--- Texto de origen ---
Pero la sacralidad de la persona no puede ser aniquilada,
por más que sea despreciada y violada tan a menudo. Al tener su indestructible
fundamento en Dios Creador y Padre, la sacralidad de la persona vuelve a
imponerse, de nuevo y siempre.
De aquí el extenderse cada vez más y el afirmarse siempre con mayor fuerza
del sentido de la dignidad personal de cada ser humano. Una
beneficiosa corriente atraviesa y penetra ya todos los pueblos de la tierra,
cada vez más conscientes de la dignidad del hombre: éste no es una «cosa» o un
«objeto» del cual servirse; sino que es siempre y sólo un «sujeto», dotado de
conciencia y de libertad, llamado a vivir responsablemente en la sociedad y en
la historia, ordenado a valores espirituales y religiosos.
Se ha dicho que el nuestro es el tiempo de los «humanismos». Si algunos,
por su matriz ateo y secularista, acaban paradójicamente por humillar y anular
al hombre; otros, en cambio, lo exaltan hasta el punto de llegar a una
verdadera y propia idolatría; y otros, finalmente, reconocen según la verdad la
grandeza y la miseria del hombre, manifestando, sosteniendo y favoreciendo su
dignidad total.
---
_Tus tareas_
1: Resume en dos oraciones el texto sobre la dignidad de la persona.
2: Transcribe literalmente el pasaje del texto sobre la dignidad de la persona que va de "De aquí el extenderse" a "espirituales y religiosos.".
--- Extractos de datos ---
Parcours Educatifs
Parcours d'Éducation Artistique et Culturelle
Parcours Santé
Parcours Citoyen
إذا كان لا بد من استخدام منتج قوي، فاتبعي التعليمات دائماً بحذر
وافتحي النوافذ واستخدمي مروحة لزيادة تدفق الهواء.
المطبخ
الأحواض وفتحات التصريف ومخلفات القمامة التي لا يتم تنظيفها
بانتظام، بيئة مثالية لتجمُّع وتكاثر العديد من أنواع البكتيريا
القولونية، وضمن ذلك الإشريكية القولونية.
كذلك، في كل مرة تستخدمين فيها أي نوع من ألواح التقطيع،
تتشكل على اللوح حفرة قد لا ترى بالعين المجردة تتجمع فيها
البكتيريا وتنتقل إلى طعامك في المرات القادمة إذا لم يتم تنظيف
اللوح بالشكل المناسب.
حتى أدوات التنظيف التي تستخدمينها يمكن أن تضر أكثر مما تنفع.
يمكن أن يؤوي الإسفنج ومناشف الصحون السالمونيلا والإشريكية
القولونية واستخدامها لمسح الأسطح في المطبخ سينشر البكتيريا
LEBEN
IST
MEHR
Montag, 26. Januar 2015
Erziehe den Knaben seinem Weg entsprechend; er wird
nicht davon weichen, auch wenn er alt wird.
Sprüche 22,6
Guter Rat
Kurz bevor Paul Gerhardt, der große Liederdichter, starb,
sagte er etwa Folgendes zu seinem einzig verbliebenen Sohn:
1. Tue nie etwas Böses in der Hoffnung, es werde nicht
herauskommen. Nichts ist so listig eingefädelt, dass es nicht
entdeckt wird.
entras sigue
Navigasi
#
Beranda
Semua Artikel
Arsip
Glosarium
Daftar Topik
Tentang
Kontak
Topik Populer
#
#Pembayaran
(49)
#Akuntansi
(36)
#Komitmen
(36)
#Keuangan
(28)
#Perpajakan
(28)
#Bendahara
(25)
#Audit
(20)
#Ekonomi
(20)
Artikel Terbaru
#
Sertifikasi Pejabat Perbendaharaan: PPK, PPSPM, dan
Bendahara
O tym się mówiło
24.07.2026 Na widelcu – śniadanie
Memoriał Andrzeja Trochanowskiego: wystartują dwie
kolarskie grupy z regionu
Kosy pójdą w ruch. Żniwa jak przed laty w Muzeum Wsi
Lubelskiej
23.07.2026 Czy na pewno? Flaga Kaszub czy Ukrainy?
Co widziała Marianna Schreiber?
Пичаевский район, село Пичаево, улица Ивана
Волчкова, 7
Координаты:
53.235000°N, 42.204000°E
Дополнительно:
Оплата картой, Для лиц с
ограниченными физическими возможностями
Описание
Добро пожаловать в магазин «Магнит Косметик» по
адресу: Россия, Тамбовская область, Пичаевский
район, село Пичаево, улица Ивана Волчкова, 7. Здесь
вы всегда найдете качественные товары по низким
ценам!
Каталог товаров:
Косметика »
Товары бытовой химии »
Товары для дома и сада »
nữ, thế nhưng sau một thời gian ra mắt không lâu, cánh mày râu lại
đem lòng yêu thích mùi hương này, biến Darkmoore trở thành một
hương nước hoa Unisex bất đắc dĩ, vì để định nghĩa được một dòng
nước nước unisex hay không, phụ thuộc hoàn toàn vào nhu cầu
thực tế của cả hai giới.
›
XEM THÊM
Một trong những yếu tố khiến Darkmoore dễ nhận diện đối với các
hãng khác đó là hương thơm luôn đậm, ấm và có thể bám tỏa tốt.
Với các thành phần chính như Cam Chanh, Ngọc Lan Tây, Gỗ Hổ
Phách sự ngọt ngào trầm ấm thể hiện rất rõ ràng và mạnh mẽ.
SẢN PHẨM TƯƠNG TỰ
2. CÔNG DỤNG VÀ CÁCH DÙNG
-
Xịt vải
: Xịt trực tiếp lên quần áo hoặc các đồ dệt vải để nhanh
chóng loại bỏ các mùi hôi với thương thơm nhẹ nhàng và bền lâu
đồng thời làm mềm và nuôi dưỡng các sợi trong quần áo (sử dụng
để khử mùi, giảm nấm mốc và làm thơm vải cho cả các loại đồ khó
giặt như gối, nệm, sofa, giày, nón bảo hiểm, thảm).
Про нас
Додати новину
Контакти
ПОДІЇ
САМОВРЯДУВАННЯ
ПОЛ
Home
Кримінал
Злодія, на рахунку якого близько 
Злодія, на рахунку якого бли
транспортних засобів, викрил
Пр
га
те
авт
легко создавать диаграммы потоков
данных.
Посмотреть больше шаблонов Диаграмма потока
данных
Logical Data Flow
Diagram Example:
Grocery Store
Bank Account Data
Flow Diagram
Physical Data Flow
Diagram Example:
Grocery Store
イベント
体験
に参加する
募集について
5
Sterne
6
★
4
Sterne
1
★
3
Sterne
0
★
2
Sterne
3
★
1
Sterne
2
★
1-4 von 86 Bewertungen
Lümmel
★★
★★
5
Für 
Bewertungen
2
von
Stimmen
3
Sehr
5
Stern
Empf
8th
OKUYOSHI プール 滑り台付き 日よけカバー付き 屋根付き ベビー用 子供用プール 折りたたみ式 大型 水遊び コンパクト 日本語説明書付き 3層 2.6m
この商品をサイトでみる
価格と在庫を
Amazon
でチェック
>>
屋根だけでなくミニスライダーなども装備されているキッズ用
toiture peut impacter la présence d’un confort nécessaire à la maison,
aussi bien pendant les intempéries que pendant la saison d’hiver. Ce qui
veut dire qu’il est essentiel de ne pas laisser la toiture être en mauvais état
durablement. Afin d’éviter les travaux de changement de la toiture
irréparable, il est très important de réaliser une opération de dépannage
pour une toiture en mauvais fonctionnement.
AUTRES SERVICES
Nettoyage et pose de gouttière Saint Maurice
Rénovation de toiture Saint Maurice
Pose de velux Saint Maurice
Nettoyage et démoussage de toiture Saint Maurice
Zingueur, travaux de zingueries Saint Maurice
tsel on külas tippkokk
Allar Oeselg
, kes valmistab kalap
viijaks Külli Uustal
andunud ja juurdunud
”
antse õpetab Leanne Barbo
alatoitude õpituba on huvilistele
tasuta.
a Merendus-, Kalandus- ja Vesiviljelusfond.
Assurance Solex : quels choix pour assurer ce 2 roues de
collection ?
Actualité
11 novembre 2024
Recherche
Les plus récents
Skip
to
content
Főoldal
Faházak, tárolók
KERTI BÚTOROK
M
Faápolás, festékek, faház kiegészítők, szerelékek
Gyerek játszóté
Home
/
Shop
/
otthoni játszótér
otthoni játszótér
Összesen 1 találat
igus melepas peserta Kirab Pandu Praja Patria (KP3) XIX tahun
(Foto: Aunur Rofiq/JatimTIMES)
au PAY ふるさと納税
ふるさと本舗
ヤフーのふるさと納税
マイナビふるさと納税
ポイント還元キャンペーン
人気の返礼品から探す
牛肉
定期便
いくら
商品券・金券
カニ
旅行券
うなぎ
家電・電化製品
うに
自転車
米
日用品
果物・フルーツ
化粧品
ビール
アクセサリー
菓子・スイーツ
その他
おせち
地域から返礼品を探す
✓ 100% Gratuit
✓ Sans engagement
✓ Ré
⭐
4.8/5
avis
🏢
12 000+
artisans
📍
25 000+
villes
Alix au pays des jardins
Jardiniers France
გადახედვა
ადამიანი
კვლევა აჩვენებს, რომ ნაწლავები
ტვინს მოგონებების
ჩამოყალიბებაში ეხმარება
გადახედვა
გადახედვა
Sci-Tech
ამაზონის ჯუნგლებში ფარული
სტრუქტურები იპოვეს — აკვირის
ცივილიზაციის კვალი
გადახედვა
---
_Respuestas_
1: La sacralidad de la persona, que tiene su fundamento indestructible en Dios Creador y Padre, no puede ser aniquilada aunque se la desprecie y viole a menudo. Por eso crece en todos los pueblos la conciencia de que el hombre no es un objeto, sino un sujeto dotado de conciencia y de libertad, en un tiempo de «humanismos» que unas veces lo humillan, otras lo idolatran y otras reconocen su dignidad total.

2:
De aquí el extenderse cada vez más y el afirmarse siempre con mayor fuerza
del sentido de la dignidad personal de cada ser humano. Una
beneficiosa corriente atraviesa y penetra ya todos los pueblos de la tierra,
cada vez más conscientes de la dignidad del hombre: éste no es una «cosa» o un
«objeto» del cual servirse; sino que es siempre y sólo un «sujeto», dotado de
conciencia y de libertad, llamado a vivir responsablemente en la sociedad y en
la historia, ordenado a valores espirituales y religiosos.